> TEXTO
Barcelona y Andorra
La reconstrucción nasal fue de las primeras cirugías reconstructivas conocidas, existen referencias en los papiros egipcios en el 2200 a.C.
Por tratarse de una estructura tridimensional compleja, de difícil reconstrucción, existen numerosas técnicas quirúrgicas que combinadas con sensibilidad y habilidad aportan los recursos para elaborada tarea de recrear la estructura perdida.
Valorado el defecto a reconstruir, se optará por un colgajo local de cobertura, o en caso de grandes pérdidas, colgajos pediculados como el frontal, asociado a injertos de cartílago. El cartílago nos aporta la estructura, manteniendo la forma nasal.
La cirugía reconstructiva nasal es un procedimiento que permite restaurar la forma y función de la nariz tras traumatismos, intervenciones previas, malformaciones congénitas o resecciones tumorales. En la clínica del Dr. García Paricio abordamos esta intervención con una visión integral, que combina precisión quirúrgica, enfoque estético y mejora funcional, respetando la identidad facial de cada paciente.

> TAREA
Copia literalmente el fragmento del texto sobre la reconstrucción nasal que comienza en las palabras "Barcelona y Andorra" y termina después de "la estructura perdida.".

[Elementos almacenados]

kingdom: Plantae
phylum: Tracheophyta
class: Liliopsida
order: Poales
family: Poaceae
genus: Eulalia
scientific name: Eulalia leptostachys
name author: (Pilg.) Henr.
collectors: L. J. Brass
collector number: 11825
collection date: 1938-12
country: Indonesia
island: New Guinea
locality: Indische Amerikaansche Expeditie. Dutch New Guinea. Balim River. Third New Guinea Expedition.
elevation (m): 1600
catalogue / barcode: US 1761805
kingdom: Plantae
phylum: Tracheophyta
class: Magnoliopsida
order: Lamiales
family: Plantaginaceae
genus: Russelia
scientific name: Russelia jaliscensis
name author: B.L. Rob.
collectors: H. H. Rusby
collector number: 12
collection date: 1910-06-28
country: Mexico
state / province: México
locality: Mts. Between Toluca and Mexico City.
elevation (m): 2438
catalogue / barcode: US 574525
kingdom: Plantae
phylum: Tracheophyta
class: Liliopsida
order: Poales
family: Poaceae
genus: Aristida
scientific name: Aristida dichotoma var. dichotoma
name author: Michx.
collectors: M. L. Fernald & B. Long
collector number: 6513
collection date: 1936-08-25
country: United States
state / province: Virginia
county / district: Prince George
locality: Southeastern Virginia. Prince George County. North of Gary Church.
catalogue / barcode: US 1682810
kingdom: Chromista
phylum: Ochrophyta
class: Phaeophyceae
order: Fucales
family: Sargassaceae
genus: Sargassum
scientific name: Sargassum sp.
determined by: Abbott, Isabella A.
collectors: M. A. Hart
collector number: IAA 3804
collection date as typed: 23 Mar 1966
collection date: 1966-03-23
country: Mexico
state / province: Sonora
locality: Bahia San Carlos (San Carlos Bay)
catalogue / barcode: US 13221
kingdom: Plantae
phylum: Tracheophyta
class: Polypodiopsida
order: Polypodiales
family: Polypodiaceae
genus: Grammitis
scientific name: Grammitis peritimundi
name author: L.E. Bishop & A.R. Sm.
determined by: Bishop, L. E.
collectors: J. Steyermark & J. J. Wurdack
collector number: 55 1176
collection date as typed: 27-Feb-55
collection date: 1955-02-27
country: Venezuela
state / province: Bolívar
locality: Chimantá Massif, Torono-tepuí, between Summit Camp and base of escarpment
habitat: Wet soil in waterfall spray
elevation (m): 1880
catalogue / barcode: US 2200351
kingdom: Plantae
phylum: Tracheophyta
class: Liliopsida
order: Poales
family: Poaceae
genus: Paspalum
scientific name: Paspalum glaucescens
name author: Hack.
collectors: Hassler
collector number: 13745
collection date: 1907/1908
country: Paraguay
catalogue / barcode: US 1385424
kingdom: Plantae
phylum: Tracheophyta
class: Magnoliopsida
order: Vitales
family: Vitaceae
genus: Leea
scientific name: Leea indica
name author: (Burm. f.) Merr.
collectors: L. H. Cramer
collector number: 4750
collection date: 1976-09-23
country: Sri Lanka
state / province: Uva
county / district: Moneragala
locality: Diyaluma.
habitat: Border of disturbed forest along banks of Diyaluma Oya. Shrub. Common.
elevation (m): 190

> RESULTADO
Barcelona y Andorra
La reconstrucción nasal fue de las primeras cirugías reconstructivas conocidas, existen referencias en los papiros egipcios en el 2200 a.C.
Por tratarse de una estructura tridimensional compleja, de difícil reconstrucción, existen numerosas técnicas quirúrgicas que combinadas con sensibilidad y habilidad aportan los recursos para elaborada tarea de recrear la estructura perdida.